Le niega la visitas, hasta que Millaray llegó a pedir ayuda de carabineros, quienes asistieron en una oportunidad al domicilio de Constanza. Esta al enfrentarlos, les dijo que “Millaray no tiene ni una relación sanguínea con La Niña”, en un video tomado en el momento, se ve a la Niña llorando tras un ventanal, desesperada por ver a su Mommy, pero Milsen por la fuerza la retira del lugar.

A este hecho se suman un sinnúmero de atropellos tanto para la Niña como para la madre biológica, hasta cortarle las llamadas por Zoom, llegando incluso a tapiar la reja de la casa para que ni siquiera puedan verse de lejos. 

Constanza llegó a negar los 14 años de convivencia continua que tuvo con Millaray, minimizando, tratándola como una tercera persona desconocida, que más encima no tiene ni una gota de sangre en común con la Niña, quien por otro lado está muy mal, según reportes del colegio y quienes la conocen. Recordemos que sólo tiene 7 años.

Pese a que Constanza solicitó a Tribunales un cece de alimentos, es decir cortar todo lazo con Millaray, esto no fue aceptado reconociéndose legalmente a Millaray como madre, por lo tanto se mantiene el mismo régimen de comunicación y de alimentos.

Podríamos escribir todo el caso, lo ires, los venires, los malos ratos y dineros gastados por Millaray para poder ver a la niña, pero ni ustedes ni nosotras somos peritas en la materia. La idea es mostrar la dura realidad de la NO filiación de algunos niños con sus madres sociales. Queremos mostrar la indefensión en la que están estas familias y por sobre todo los niños.

Millaray ha querido visibilizar esto, con nombre y apellidos, no quiere hacer de esto una guerra, porque luego de golpear muchas puertas, su grito no parece oírse. No quiere que ningún niño de este país vuelva a ser usado como “moneda de cambio”, que si es cierto que existe el bien superior del niño, de una vez por todas se haga real.

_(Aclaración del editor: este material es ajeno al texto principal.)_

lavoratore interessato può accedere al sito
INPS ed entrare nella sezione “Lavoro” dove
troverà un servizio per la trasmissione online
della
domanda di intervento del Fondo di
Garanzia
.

El 1 de abril a las 9 de la mañana Constanza debe traer a la niña a Santiago para que de una vez por todas, su pequeña voz pueda ser escuchada, porque tiene derechos… y su madre Millaray Arellano también.

Llamamos a las agrupaciones que defienden los Derechos de nuestra comunidad a hacerse parte, porque señoras, señores, hay que partir por alguna parte!